Return every one of the rows below verbatim, character for character, with nothing added, removed, or changed.
>>>>
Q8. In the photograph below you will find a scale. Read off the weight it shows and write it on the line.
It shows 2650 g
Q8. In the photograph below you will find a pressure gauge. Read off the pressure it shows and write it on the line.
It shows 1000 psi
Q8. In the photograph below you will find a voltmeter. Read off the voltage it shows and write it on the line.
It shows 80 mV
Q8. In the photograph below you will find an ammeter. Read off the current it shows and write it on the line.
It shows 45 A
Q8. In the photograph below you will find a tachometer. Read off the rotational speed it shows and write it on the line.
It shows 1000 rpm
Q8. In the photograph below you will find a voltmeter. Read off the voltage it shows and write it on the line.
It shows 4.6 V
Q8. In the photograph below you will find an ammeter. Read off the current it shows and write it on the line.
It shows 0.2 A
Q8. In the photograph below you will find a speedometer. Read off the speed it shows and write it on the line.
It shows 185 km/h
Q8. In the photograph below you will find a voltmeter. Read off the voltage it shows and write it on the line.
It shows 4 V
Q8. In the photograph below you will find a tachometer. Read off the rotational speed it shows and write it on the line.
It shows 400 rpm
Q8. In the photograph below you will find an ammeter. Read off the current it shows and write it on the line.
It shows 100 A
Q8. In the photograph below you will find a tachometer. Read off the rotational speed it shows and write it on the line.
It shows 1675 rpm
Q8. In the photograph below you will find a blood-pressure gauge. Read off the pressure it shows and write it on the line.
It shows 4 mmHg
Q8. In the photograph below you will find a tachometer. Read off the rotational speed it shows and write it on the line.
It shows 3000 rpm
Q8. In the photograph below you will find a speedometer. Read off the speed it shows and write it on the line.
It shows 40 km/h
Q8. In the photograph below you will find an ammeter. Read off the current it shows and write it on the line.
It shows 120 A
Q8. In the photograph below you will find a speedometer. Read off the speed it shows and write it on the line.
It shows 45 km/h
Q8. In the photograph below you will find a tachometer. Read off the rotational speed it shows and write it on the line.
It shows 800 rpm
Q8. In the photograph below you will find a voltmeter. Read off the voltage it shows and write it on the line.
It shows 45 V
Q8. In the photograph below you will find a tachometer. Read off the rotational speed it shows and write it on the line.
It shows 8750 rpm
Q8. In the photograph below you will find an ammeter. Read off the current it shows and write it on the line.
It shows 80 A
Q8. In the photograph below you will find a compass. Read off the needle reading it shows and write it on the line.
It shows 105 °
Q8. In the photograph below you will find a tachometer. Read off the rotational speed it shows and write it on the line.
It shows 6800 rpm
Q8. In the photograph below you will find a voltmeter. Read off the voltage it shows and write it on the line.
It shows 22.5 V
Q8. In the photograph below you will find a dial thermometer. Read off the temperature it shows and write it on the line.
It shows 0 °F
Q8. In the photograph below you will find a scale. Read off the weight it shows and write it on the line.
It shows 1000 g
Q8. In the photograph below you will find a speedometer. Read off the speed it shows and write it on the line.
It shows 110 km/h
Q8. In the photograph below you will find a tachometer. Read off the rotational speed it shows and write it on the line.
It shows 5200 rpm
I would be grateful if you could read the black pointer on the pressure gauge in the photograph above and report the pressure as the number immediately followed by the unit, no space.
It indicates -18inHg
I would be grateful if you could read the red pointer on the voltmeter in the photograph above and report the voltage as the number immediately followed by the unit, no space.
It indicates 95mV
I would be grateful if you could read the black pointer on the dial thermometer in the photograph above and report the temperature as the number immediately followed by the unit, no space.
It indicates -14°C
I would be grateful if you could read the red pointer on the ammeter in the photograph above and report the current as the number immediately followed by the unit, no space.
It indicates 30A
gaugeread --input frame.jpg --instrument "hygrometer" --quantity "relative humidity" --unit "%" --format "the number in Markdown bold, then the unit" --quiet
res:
<<<<
● **OUTPUT FOR THIS TASK**
Q8. In the photograph below you will find a scale. Read off the weight it shows and write it on the line.
It shows 2650 g
Q8. In the photograph below you will find a pressure gauge. Read off the pressure it shows and write it on the line.
It shows 1000 psi
Q8. In the photograph below you will find a voltmeter. Read off the voltage it shows and write it on the line.
It shows 80 mV
Q8. In the photograph below you will find an ammeter. Read off the current it shows and write it on the line.
It shows 45 A
Q8. In the photograph below you will find a tachometer. Read off the rotational speed it shows and write it on the line.
It shows 1000 rpm
Q8. In the photograph below you will find a voltmeter. Read off the voltage it shows and write it on the line.
It shows 4.6 V
Q8. In the photograph below you will find an ammeter. Read off the current it shows and write it on the line.
It shows 0.2 A
Q8. In the photograph below you will find a speedometer. Read off the speed it shows and write it on the line.
It shows 185 km/h
Q8. In the photograph below you will find a voltmeter. Read off the voltage it shows and write it on the line.
It shows 4 V
Q8. In the photograph below you will find a tachometer. Read off the rotational speed it shows and write it on the line.
It shows 400 rpm
Q8. In the photograph below you will find an ammeter. Read off the current it shows and write it on the line.
It shows 100 A
Q8. In the photograph below you will find a tachometer. Read off the rotational speed it shows and write it on the line.
It shows 1675 rpm
Q8. In the photograph below you will find a blood-pressure gauge. Read off the pressure it shows and write it on the line.
It shows 4 mmHg
Q8. In the photograph below you will find a tachometer. Read off the rotational speed it shows and write it on the line.
It shows 3000 rpm
Q8. In the photograph below you will find a speedometer. Read off the speed it shows and write it on the line.
It shows 40 km/h
Q8. In the photograph below you will find an ammeter. Read off the current it shows and write it on the line.
It shows 120 A
Q8. In the photograph below you will find a speedometer. Read off the speed it shows and write it on the line.
It shows 45 km/h
Q8. In the photograph below you will find a tachometer. Read off the rotational speed it shows and write it on the line.
It shows 800 rpm
Q8. In the photograph below you will find a voltmeter. Read off the voltage it shows and write it on the line.
It shows 45 V
Q8. In the photograph below you will find a tachometer. Read off the rotational speed it shows and write it on the line.
It shows 8750 rpm
Q8. In the photograph below you will find an ammeter. Read off the current it shows and write it on the line.
It shows 80 A
Q8. In the photograph below you will find a compass. Read off the needle reading it shows and write it on the line.
It shows 105 °
Q8. In the photograph below you will find a tachometer. Read off the rotational speed it shows and write it on the line.
It shows 6800 rpm
Q8. In the photograph below you will find a voltmeter. Read off the voltage it shows and write it on the line.
It shows 22.5 V
Q8. In the photograph below you will find a dial thermometer. Read off the temperature it shows and write it on the line.
It shows 0 °F
Q8. In the photograph below you will find a scale. Read off the weight it shows and write it on the line.
It shows 1000 g
Q8. In the photograph below you will find a speedometer. Read off the speed it shows and write it on the line.
It shows 110 km/h
Q8. In the photograph below you will find a tachometer. Read off the rotational speed it shows and write it on the line.
It shows 5200 rpm
I would be grateful if you could read the black pointer on the pressure gauge in the photograph above and report the pressure as the number immediately followed by the unit, no space.
It indicates -18inHg
I would be grateful if you could read the red pointer on the voltmeter in the photograph above and report the voltage as the number immediately followed by the unit, no space.
It indicates 95mV
I would be grateful if you could read the black pointer on the dial thermometer in the photograph above and report the temperature as the number immediately followed by the unit, no space.
It indicates -14°C
I would be grateful if you could read the red pointer on the ammeter in the photograph above and report the current as the number immediately followed by the unit, no space.
It indicates 30A
gaugeread --input frame.jpg --instrument "hygrometer" --quantity "relative humidity" --unit "%" --format "the number in Markdown bold, then the unit" --quiet
res:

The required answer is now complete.